Dönemin Güney Afrika devlet başkanı FW de Klerk, ANC'ye konan siyaset yasağını kaldırdı. Serbest bırakıldı ve Güney Afrika'da tüm ırkları temsil eden bir demokrasi kurulması için görüşmeler başladı. Mandela ve ANC liderleri, silahlı mücadeleyi askıya aldıklarını açıkladı. O dönemde, 1992 yılında adam kaçırma ve ikinci derece fiili saldırıda bulunmakla suçlanan ikinci eşi Winnie'den boşandı. 

Sovyet Lenin Nişanı dâhil olmak üzere 250'nin üzerinde ödül kazandı. Güney Afrika'da "Ulusun Babası" olarak görülmektedir. 1993 yılının Aralık ayında Mandela ve de Klerk, Nobel Barış Ödülü'ne de layık görüldü. Bundan beş ay sonra Güney Afrika tarihinde ilk kez tüm ırklardan adayların katıldığı demokratik seçimler düzenlendi ve Mandela ezici çoğunlukla cumhurbaşkanlığına seçildi. Onun birçoklarının kendisini ayrı bir yerde görmesine yol açan yanı, ırk ayrımı güden eski yönetime karşı kırgın, buruk ifadeler kullanmamasıydı. BBC'ye verdiği bir mülakatta böylesi bir bağışlayıcı tutuma nasıl vakıf olduğunu şu sözlerle anlattı: "Eğer onları affetmezsek, kırgınlık ve intikam duyguları hep var olacaktır. Biz ise, geçmişi unutalım, şimdiye ve geleceğe bakalım ama geçmişte yaşanan acımasızlıkların da bir daha yaşanmasına asla izin vermeyelim, diyoruz." 

Cumhurbaşkanlığı döneminde en büyük sorun, yoksullar için konut yetersizliği ve büyük şehirlerde yaygın olan gecekondu mahalleleriyle baş edilememesiydi. Hükûmet işlerinde sorumluluğu yardımcısı Thabo Mbeki'ye bırakırken, kendisi daha sembolik roller üstlenmeye başladı; uluslararası ortamda Güney Afrika'nın yeni imajının inşasına ağırlık verdi. Bu bağlamda ülkedeki çok uluslu dev şirketleri, yatırımlarını sürdürmeye ikna etti. 80. doğum gününde Graca Machel'le üçüncü evliliğini yaptı. Doğum gününde dünyanın en zor sorunlarının çözümünde danışmanlık yapacak "Akil Adamlar" grubunu oluşturdu. 

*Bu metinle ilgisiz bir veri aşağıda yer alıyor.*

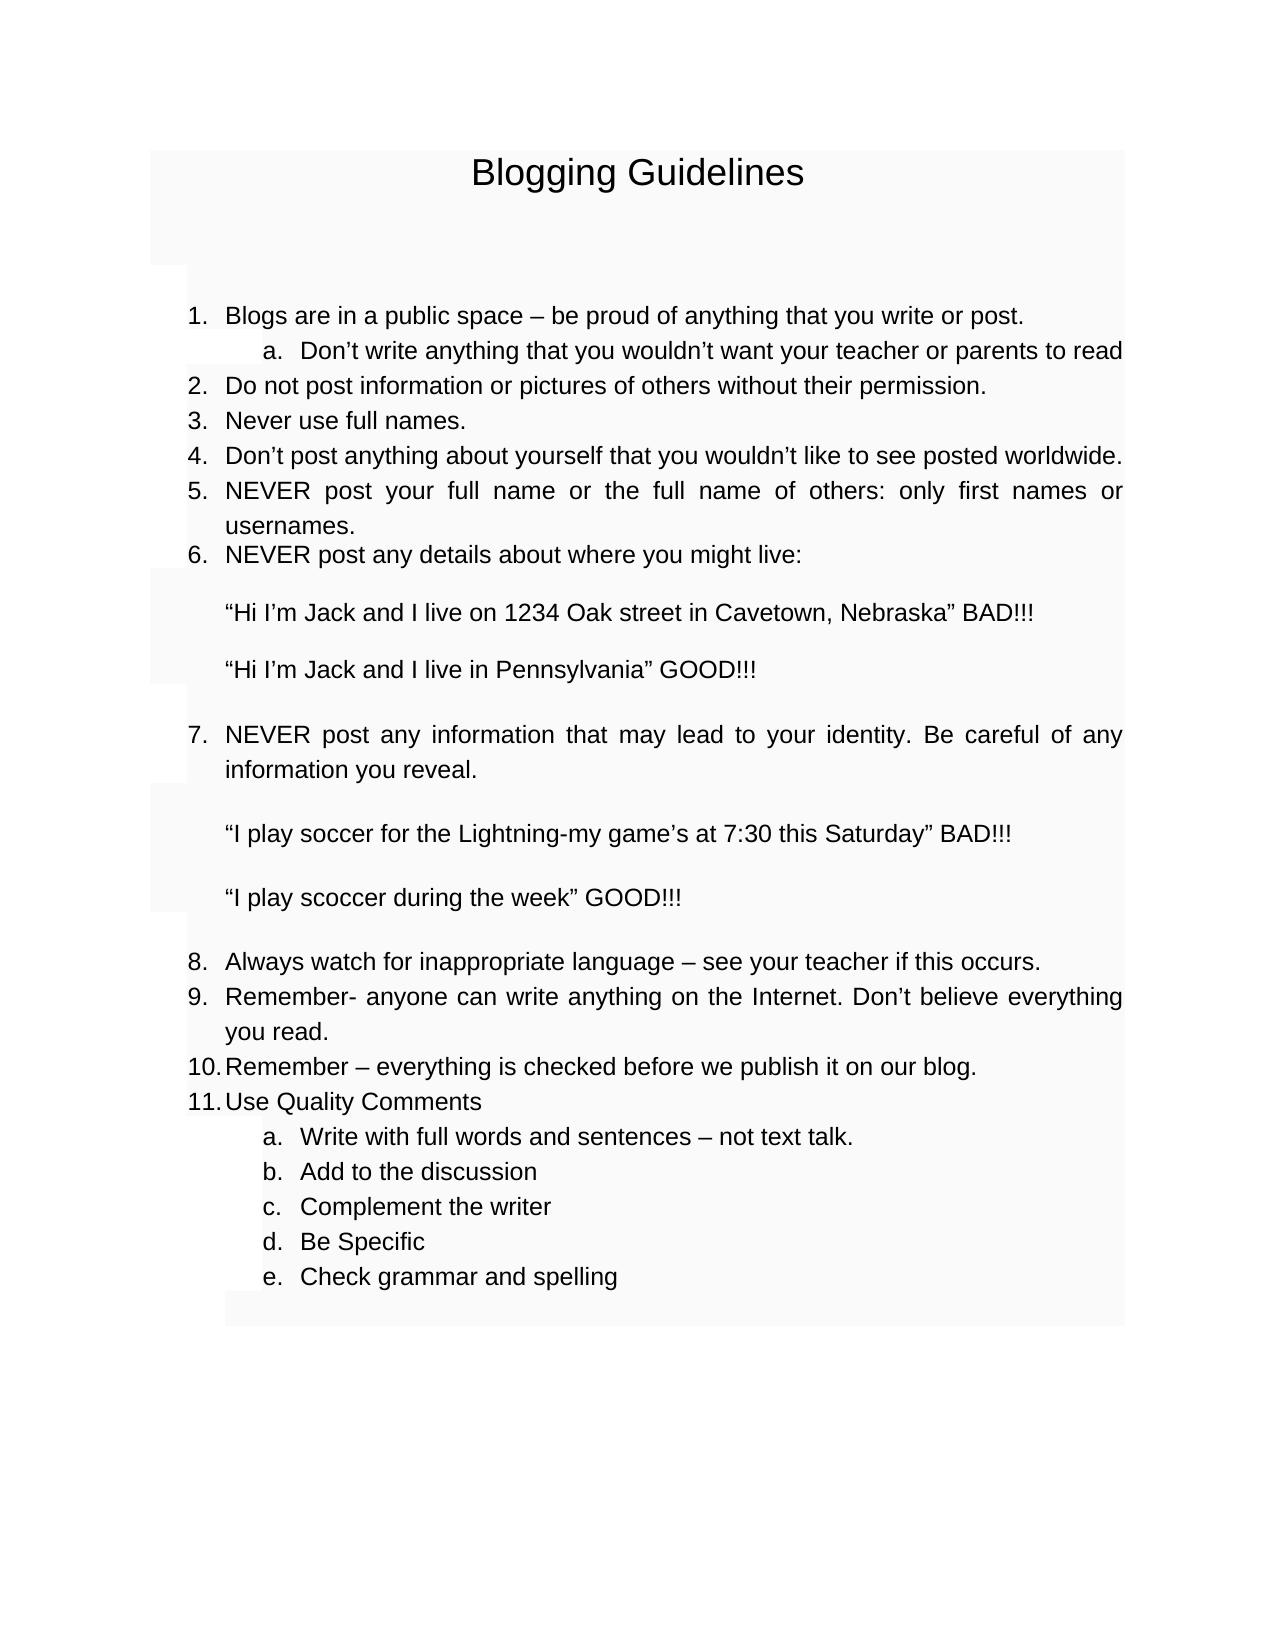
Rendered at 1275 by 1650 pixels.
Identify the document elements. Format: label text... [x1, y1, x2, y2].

AIDS salgını konusundaki tabuların hâlâ hâkim olduğu ülkede oğlunun AIDS'den öldüğünü açıkladı ve Güney Afrikalıları AIDS'in "normal bir hastalık olduğunu kabullenmeye, bu hastalığı konuşabilmeye" çağırdı. 2008 yılında ABD’nin terörist listesinden çıkarıldı.

2010 Dünya Kupası'nın kapanışında halkıyla buluştu. 2011 Ocak ayında ciddi bir göğüs enfeksiyonu geçirdi, 2012'nin sonlarında hastaneye kaldırıldı ve safra kesesi ameliyatı oldu. Zamanının hemen tamamını doğduğu yerin yakınlarındaki Qunu köyünde geçirdi.

5 Aralık 2013 tarihinde Johannesburg’da vefat etti.

Ödüllerinden Başlıcaları:

-1992 Atatürk Uluslararası Barış Ödülü, 

-1962 Lenin Barış Ödülü, 

-1979 Nehru Ödülü, 

-1981 Bruno Kreisky İnsan Hakları Ödülü, 

-1983 UNESKO'nun Simon Bolivar Ödülü,

-1993 Klerk ile birlikte Nobel Barış Ödülü.